- [Your objective]: Show, from the entries below, every line in which "directory" appears.

- [Exercise inputs]:
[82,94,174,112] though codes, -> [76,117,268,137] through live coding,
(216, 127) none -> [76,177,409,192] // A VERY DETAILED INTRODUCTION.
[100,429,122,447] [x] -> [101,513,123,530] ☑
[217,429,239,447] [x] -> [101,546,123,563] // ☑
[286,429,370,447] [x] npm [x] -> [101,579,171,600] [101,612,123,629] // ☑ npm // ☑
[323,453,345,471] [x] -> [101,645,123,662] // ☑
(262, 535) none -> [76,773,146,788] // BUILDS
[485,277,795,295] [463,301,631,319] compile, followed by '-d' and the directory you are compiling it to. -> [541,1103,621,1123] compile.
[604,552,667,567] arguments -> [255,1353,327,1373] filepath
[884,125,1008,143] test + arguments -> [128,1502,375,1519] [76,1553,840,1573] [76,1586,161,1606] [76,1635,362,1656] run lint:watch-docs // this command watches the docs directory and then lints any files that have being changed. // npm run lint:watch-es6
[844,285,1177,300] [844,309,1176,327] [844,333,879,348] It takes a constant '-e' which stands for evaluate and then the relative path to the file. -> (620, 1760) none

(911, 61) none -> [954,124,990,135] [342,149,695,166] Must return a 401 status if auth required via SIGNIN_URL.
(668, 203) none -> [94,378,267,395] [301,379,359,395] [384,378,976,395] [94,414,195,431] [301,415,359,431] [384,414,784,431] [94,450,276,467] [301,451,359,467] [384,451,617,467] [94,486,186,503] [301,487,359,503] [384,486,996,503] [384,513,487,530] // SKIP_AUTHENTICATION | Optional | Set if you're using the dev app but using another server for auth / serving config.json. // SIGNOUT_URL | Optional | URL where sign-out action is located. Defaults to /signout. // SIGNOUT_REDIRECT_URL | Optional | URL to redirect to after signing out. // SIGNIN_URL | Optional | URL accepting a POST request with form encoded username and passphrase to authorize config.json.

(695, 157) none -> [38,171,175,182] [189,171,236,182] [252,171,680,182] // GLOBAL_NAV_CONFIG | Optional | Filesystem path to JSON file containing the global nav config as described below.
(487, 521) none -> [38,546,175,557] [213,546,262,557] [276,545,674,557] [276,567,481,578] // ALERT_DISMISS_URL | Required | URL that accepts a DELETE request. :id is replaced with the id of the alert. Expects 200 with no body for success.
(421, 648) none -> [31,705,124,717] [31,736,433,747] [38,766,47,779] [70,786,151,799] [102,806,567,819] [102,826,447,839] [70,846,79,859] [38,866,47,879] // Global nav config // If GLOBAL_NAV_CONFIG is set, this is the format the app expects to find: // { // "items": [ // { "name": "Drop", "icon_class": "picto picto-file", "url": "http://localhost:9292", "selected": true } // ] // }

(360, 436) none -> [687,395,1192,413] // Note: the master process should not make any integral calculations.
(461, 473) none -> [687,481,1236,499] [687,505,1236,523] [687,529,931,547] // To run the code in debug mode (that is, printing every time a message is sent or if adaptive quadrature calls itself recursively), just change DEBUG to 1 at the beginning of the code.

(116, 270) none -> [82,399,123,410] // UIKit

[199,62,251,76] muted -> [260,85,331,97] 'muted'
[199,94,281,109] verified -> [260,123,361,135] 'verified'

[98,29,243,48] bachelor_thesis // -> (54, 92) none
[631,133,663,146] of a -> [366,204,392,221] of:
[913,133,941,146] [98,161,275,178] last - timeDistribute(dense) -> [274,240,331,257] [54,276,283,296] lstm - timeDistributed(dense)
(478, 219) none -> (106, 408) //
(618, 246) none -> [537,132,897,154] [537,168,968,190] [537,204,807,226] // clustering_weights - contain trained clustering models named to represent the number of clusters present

- [Reply to the exercise]:
[485,277,795,295] [463,301,631,319] compile, followed by '-d' and the directory you are compiling it to. -> [541,1103,621,1123] compile.
[884,125,1008,143] test + arguments -> [128,1502,375,1519] [76,1553,840,1573] [76,1586,161,1606] [76,1635,362,1656] run lint:watch-docs // this command watches the docs directory and then lints any files that have being changed. // npm run lint:watch-es6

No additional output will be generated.